Instruction a
In the passage on making sense of data, rewrite everything from "Up until the" down to "use of data.", putting "difficulty" wherever "challenge" appears.

Excerpt to read
It isn't enough to collect data. Making sense of it is vital to the survival of organizations large and small. (Image via Vitalflux)
Large amounts of data are continuously being generated by organizations, governments, internet users and many others.
This data includes both open sets such as the ones that can be freely accessed online, and perhaps even larger private sets that are proprietary to the organizations that generate them (McKinsey claims that 15 out of 17 sectors in the United States have more data stored per company than the US Library of Congress). The fact of the matter is that there is so much data out there today that the term big data has been coined to address it.
Up until the recent past, the main challenge for most was to access data; this is no longer the case, and instead the challenge has now become how to make sense and use of data.
Data analysis is particularly relevant to business executives who may want to convert data into information that can be used in decision making. By harnessing this data through sophisticated analytics, and by presenting the key metrics in an efficient, easily consumable fashion, we are afforded unprecedented understanding and insight into various facets of operational and strategic business planning.

Instruction b
In the records below, repeat everything from the line that contains "38、委托合同胶葛 39、委托理财合同胶葛 40、物业办事合同" down to the line that contains "58、扶植工程勘测合同胶葛 59、扶植工程分包合同胶葛 60、", with both of those lines included, keeping every line as it is.

(Collected data)
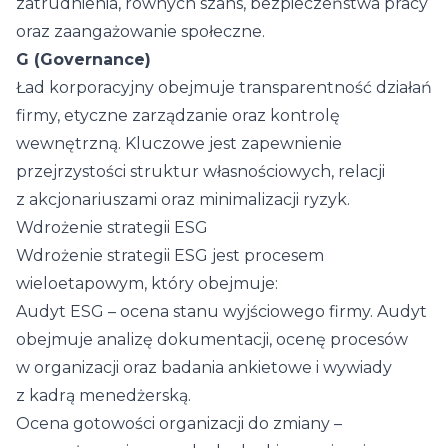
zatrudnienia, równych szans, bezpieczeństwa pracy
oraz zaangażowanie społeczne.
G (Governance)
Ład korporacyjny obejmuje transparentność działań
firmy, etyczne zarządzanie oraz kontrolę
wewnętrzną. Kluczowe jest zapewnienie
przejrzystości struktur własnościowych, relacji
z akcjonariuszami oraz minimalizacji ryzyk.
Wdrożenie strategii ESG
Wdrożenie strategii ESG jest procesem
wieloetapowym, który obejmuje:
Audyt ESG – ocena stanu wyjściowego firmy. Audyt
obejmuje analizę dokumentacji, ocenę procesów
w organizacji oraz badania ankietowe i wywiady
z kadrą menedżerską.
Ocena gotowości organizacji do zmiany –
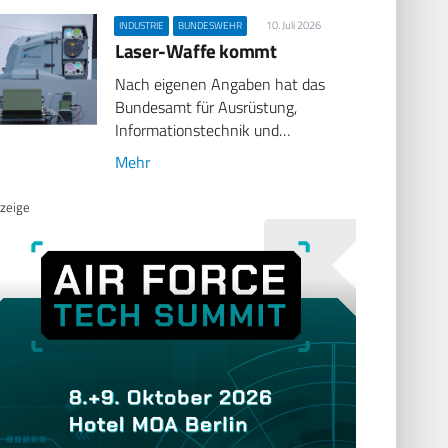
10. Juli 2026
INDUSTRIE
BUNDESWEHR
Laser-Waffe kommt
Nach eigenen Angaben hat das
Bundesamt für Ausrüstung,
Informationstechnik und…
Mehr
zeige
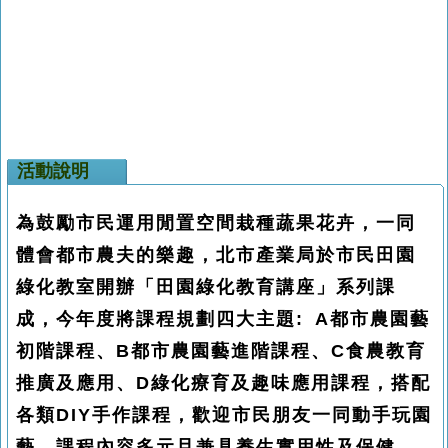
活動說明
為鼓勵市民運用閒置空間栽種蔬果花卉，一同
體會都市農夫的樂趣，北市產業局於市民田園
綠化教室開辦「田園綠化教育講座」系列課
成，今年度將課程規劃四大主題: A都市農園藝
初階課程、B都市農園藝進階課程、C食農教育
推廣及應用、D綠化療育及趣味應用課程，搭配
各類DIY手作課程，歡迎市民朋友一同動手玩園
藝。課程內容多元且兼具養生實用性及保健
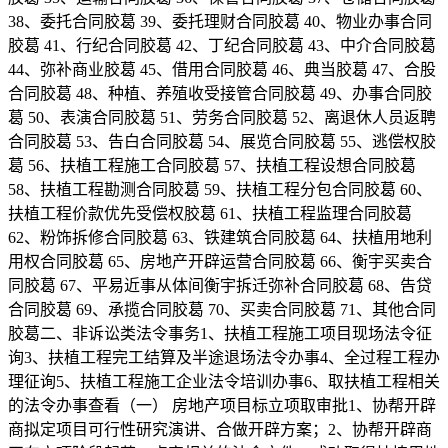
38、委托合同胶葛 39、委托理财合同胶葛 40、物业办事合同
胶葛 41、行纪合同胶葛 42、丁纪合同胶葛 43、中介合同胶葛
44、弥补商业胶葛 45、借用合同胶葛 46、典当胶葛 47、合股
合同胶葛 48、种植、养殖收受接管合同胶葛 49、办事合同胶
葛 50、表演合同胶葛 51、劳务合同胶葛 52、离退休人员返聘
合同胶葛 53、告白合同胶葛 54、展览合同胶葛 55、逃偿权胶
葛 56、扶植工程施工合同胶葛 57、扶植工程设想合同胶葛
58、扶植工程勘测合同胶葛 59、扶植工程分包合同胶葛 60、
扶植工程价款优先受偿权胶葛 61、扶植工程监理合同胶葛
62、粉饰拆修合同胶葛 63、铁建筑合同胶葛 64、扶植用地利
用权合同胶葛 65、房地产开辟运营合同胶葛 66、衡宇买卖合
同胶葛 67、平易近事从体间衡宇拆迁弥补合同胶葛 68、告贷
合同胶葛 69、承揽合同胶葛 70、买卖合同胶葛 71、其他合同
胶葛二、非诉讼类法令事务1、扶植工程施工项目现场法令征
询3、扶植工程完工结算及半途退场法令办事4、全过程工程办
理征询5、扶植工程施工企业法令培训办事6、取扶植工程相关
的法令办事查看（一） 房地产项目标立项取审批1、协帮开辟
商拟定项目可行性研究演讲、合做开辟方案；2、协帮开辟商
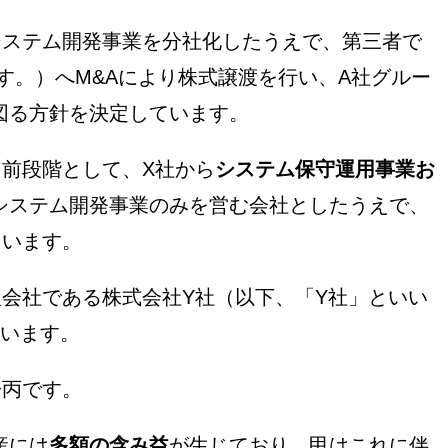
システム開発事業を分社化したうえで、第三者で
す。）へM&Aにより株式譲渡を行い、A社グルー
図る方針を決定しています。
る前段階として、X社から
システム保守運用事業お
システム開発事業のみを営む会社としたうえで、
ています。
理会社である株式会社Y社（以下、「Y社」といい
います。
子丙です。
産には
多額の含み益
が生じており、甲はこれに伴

Solution a
Up until the recent past, the main difficulty for most was to access data; this is no longer the case, and instead the difficulty has now become how to make sense and use of data.

Solution b
38、委托合同胶葛 39、委托理财合同胶葛 40、物业办事合同
胶葛 41、行纪合同胶葛 42、丁纪合同胶葛 43、中介合同胶葛
44、弥补商业胶葛 45、借用合同胶葛 46、典当胶葛 47、合股
合同胶葛 48、种植、养殖收受接管合同胶葛 49、办事合同胶
葛 50、表演合同胶葛 51、劳务合同胶葛 52、离退休人员返聘
合同胶葛 53、告白合同胶葛 54、展览合同胶葛 55、逃偿权胶
葛 56、扶植工程施工合同胶葛 57、扶植工程设想合同胶葛
58、扶植工程勘测合同胶葛 59、扶植工程分包合同胶葛 60、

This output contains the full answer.